Artificial intelligence, since the heyday of ChatGPT two years ago, seems to reach new heights every day. AI solutions have multiplied (Claude 3 from Anthropic, Gemini from Google, the Apple Intelligence suite, etc.), the models are increasingly coherent, creative and efficient. Some systems can generate sounds and videos (like Sora from OpenAI), help with drug design, optimize supply chains or take care of financial risk management.
It is a revolutionary technology par excellence, as was the mastery of electricity in the 19th century or the invention of the wheel in the Neolithic period 5,500 years ago. However, an experiment carried out by a team of researchers led by Yuan Gao at Boston University tempers this observation. These put the strategic reasoning capabilities of today’s largest language models to the test, with surprisingly modest results. The results of their work were published on November 13 on ArXiv.
The Shekel Game: A Revealer of the Depths of Thought
THE ” game 11-20 » stands out in the arsenal of behavioral economists as a remarkable tool to probe the mechanisms of strategic thinking. Its deceptively simple principle hides a veritable laboratory of decision-making dynamics: two participants must choose an amount between 11 and 20 shekels (Israeli currency), with the guarantee of receiving the requested sum. The crucial element is the 20 shekel bonus awarded to the player who demands exactly one shekel less than his opponent.

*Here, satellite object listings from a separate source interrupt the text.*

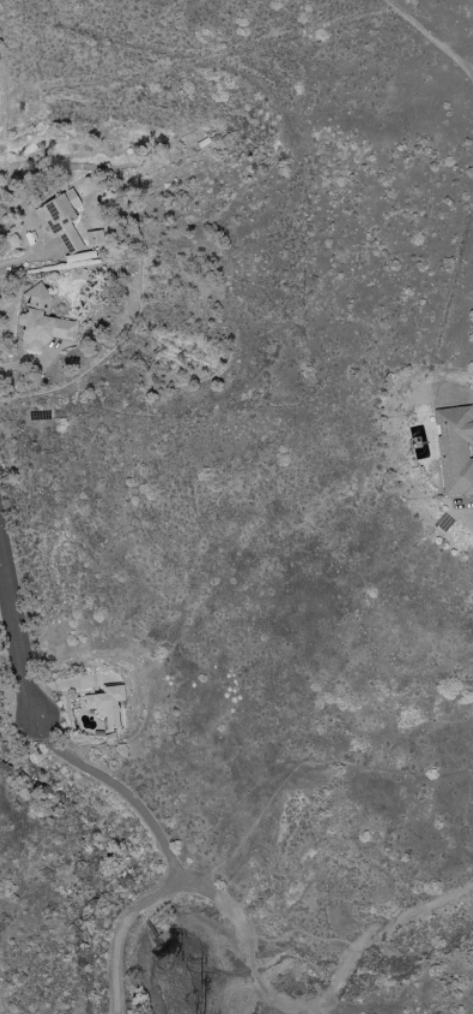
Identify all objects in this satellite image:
road: (421, 31)
road: (465, 66)
road: (465, 73)
building: (59, 218)
building: (92, 237)
road: (22, 258)
building: (40, 320)
building: (453, 449)
road: (16, 635)
building: (104, 704)
road: (116, 788)
road: (261, 959)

This mechanism generates a pyramid of reasoningwhich game theorists have called “ level-k reasoning “. At the most basic level (level 0), a player chooses 20 shekels without strategic thinking. A level 1 player, anticipating this naive choice, opts for 19, thus securing the bonus. Level 2 pushes the reasoning further: anticipating that the opponent will play level 1 (19), he chooses 18. This progression can theoretically continue up to 11, creating a spiral of deductions where each level integrates and exceeds the strategy of the previous level.
The beauty of this game lies in its ability to reveal the depth of human strategic reasoning. Players must not only anticipate their opponent’s behavior, but also evaluate their level of strategic complexity. Most humans naturally stop at intermediate levels (like 17 or 16), reflecting some form of balance between cognitive subtlety and pragmatism. This trend demonstrates an intuitive understanding that pushing reasoning too far can be counterproductive, because few opponents reach these extreme levels of thinking.
AI models: superficial strategists
Yuan Gao’s team subjected the latest AI models to a thousand games of this game, under varying conditions. The results reveal a fundamental limitation: even the most advanced systems like GPT-4 stick to basic strategies.
While human players demonstrate an intuitive understanding of social dynamics by choosing intermediate values like 17, AIs remain stuck on basic choices (19 or 20), demonstrating an inability to develop more sophisticated strategies. Another interesting fact: Their responses vary inconsistently depending on irrelevant factors, like the language used in the instructions.
The persistent gap between imitation and understanding
What fundamental distinction between human and artificial intelligence does this study highlight? The human brain naturally integrates a multitude of factors : past experiences, emotions, social intuitions, desire to win and ability to put oneself in the other’s place.
In contrast, language models, despite their apparent sophistication, function essentially as text prediction systems, lacking a real understanding of strategic issues. In this sense, they are not provided with real intelligencethey are simply algorithms. Very powerful, certainly, but mechanical and based on statistical rules. The parrot metaphor used by the researchers perfectly illustrates this limitation: even if these birds can reproduce complex sentences, they do not understand their deeper meaning.
Currently, many companies are considering replacing traditional human panels with AI systems to test their products, advertising campaigns or market strategies. This transition would promise substantial savings: no more need to recruit, pay and coordinate hundreds of human participants for each study.
However, the results of the game 11-20 ring like a warning. If the most advanced AI models fail to replicate the complexity of human reasoning in such a basic situation, how could they faithfully predict more complex behaviors ? The hegemony of AI is probably not for tomorrow, which confirms the work carried out by the Center for Applied Ethics at UMass Boston University which you told us about in this article. However, nothing is set in stone, and this observation could very quickly change in view of the progress made in the sector over the last decade.
- A study on Game 11-20 reveals that the most advanced AI models, like GPT-4, lack strategic depth and are limited to basic choices.
- Unlike humans, AIs do not understand the social and intuitive complexity of decisions.
- These models, for the moment, remain simple predictive tools devoid of understanding.